Aim of the exercise:
For this exercise, report every line of the material that includes "distribution".

Data for review:
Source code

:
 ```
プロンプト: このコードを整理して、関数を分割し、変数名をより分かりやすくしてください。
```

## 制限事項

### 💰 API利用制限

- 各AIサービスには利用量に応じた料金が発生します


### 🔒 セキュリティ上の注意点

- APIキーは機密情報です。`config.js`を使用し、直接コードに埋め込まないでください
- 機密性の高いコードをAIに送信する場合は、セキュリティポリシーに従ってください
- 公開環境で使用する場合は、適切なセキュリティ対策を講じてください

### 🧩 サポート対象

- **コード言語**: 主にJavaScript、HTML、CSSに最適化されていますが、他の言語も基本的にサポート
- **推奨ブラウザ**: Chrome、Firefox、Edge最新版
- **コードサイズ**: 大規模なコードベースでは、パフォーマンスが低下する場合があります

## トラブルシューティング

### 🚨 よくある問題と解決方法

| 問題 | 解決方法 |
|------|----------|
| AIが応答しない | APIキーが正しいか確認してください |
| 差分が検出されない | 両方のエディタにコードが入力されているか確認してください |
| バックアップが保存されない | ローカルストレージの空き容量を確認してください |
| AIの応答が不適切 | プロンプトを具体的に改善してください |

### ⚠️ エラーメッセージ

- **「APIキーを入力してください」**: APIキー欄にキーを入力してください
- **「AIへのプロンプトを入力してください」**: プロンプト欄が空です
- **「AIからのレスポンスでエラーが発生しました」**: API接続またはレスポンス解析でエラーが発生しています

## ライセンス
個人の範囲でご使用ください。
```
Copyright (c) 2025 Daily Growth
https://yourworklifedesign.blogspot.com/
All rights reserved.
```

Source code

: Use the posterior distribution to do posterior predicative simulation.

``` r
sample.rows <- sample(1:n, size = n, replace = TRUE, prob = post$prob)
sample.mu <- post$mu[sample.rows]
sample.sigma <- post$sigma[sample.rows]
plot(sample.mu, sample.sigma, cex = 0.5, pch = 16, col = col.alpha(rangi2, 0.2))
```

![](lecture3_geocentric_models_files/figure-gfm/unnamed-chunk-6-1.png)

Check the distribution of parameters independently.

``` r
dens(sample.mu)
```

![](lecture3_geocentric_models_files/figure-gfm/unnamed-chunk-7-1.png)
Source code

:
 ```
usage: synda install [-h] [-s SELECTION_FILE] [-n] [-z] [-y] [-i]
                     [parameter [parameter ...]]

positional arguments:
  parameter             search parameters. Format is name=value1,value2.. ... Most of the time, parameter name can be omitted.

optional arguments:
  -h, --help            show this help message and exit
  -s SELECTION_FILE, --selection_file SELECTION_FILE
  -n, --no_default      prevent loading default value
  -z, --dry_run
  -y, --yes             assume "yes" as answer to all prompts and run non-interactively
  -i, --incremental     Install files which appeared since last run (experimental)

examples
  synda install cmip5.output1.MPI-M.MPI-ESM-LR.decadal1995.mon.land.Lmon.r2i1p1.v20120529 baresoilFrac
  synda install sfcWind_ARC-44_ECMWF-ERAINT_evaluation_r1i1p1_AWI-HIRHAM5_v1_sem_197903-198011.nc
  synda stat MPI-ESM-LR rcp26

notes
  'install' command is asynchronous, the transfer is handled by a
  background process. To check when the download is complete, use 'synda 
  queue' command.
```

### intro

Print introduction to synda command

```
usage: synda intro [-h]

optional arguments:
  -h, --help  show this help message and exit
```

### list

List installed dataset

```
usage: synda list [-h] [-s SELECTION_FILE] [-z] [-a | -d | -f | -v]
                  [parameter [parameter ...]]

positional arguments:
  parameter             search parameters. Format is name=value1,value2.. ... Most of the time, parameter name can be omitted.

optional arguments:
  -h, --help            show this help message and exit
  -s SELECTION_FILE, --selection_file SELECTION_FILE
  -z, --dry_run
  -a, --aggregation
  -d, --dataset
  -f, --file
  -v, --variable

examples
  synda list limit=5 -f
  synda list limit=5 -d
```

Result of the task:
: Use the posterior distribution to do posterior predicative simulation.
Check the distribution of parameters independently.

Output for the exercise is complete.